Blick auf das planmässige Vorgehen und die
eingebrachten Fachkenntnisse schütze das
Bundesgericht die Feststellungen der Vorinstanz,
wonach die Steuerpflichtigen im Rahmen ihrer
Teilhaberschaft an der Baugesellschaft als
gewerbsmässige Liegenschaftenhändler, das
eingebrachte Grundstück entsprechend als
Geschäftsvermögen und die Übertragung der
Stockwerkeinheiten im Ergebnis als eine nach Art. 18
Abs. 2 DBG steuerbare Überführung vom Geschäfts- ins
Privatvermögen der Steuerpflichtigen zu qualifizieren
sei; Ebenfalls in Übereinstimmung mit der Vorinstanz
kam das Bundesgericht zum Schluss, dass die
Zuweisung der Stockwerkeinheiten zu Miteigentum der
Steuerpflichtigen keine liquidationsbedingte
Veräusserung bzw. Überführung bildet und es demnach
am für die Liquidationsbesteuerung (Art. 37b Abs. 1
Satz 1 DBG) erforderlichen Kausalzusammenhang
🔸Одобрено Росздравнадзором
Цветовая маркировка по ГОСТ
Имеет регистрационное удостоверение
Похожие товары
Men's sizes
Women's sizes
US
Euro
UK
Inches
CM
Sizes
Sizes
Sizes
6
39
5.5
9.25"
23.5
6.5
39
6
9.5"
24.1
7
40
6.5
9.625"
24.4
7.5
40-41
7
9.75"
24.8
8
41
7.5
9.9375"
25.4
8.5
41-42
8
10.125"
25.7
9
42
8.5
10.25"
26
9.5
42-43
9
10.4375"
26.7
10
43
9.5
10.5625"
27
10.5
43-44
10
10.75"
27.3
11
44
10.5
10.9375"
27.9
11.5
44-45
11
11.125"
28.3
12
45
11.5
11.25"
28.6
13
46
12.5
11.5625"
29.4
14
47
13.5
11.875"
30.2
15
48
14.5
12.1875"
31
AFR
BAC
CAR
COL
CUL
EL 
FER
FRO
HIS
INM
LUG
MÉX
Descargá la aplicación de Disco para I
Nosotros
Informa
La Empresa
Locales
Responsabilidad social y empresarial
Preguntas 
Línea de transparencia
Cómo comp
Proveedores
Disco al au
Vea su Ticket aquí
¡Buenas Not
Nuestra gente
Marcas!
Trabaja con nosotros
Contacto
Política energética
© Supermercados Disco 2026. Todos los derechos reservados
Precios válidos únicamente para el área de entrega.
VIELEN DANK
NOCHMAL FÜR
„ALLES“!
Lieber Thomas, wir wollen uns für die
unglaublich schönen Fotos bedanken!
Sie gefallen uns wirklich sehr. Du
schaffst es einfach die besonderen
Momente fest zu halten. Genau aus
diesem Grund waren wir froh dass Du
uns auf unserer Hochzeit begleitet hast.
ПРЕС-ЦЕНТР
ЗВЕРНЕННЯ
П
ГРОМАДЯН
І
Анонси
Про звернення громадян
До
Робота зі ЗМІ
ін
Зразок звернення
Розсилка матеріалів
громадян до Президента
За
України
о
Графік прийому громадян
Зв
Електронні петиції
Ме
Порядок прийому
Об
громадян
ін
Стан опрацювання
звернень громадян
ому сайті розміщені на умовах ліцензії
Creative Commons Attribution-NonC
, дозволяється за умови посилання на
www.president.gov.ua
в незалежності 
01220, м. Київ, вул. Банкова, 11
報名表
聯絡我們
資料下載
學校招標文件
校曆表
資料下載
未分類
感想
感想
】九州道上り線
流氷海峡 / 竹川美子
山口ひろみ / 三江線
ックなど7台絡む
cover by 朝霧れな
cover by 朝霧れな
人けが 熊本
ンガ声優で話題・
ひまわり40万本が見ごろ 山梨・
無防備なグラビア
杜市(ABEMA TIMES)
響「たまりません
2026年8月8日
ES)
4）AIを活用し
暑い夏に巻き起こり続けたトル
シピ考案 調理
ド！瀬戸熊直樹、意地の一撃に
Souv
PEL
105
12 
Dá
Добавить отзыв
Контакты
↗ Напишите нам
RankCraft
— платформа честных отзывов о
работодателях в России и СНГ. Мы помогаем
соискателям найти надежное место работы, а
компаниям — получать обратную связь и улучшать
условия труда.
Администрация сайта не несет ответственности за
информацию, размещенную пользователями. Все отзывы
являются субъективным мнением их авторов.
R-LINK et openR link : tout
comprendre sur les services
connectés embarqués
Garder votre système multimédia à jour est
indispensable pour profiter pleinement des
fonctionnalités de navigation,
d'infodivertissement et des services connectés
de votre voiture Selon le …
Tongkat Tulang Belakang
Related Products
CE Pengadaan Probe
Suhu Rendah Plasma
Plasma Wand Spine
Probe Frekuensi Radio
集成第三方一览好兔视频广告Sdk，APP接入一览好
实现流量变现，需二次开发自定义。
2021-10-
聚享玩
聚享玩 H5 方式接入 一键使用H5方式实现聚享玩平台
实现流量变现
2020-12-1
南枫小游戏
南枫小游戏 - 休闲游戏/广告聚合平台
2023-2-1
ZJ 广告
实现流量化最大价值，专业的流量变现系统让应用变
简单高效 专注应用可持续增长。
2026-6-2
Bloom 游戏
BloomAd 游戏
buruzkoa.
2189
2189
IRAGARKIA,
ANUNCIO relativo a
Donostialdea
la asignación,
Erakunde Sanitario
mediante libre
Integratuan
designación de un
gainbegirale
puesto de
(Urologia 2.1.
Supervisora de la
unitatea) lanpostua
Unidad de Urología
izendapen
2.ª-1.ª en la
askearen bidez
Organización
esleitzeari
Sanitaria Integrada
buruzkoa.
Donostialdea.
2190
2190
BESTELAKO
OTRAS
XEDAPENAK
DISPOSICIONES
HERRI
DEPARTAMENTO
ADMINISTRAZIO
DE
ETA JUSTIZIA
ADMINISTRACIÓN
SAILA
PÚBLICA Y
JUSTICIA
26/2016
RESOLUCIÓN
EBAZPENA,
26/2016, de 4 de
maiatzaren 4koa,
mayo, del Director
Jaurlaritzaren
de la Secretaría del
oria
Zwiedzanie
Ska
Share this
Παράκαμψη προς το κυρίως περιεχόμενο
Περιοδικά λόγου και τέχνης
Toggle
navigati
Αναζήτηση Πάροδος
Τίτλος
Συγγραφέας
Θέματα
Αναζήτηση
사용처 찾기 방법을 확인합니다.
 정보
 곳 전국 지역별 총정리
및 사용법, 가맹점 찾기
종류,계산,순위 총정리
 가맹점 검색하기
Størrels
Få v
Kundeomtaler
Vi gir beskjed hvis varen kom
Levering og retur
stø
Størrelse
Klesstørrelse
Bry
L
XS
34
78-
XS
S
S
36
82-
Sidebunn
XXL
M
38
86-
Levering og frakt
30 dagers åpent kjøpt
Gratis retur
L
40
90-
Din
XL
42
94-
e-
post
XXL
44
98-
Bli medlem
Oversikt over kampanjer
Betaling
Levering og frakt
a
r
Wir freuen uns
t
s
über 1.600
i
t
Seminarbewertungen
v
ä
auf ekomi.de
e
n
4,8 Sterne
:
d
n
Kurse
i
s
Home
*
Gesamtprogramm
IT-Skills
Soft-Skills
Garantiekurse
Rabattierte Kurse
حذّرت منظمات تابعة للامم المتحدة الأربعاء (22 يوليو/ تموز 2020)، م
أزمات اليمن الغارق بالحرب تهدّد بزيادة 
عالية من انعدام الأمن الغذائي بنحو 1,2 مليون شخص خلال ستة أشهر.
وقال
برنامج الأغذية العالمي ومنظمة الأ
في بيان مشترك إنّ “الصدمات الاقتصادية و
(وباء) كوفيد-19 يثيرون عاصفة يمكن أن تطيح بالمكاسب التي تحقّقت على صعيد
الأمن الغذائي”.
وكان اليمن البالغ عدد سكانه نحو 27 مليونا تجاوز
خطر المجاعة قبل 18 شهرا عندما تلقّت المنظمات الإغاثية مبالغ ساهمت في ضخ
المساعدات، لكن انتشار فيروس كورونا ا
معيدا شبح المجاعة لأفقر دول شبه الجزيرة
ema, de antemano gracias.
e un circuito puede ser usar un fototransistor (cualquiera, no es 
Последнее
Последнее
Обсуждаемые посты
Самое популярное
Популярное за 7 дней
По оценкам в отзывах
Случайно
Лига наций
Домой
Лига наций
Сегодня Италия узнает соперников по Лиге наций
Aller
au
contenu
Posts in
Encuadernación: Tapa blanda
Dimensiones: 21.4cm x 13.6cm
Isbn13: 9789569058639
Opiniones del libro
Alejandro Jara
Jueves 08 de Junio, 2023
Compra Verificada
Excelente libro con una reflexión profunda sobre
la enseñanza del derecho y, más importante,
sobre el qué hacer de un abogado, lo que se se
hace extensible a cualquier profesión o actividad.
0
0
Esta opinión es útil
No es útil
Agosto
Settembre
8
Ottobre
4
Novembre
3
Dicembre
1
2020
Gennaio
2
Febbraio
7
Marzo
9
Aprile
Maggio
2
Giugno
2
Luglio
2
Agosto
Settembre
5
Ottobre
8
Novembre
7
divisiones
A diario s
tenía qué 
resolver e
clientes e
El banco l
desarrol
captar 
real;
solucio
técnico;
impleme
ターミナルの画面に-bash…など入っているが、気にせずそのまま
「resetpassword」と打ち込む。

-.-.-

[TASK BRIEF]
Return the lines of the material above from its first line up to and including the line with "Abs. 2 DBG steuerbare", reproduced word for word.

[ANSWER BELOW]
Blick auf das planmässige Vorgehen und die
eingebrachten Fachkenntnisse schütze das
Bundesgericht die Feststellungen der Vorinstanz,
wonach die Steuerpflichtigen im Rahmen ihrer
Teilhaberschaft an der Baugesellschaft als
gewerbsmässige Liegenschaftenhändler, das
eingebrachte Grundstück entsprechend als
Geschäftsvermögen und die Übertragung der
Stockwerkeinheiten im Ergebnis als eine nach Art. 18
Abs. 2 DBG steuerbare Überführung vom Geschäfts- ins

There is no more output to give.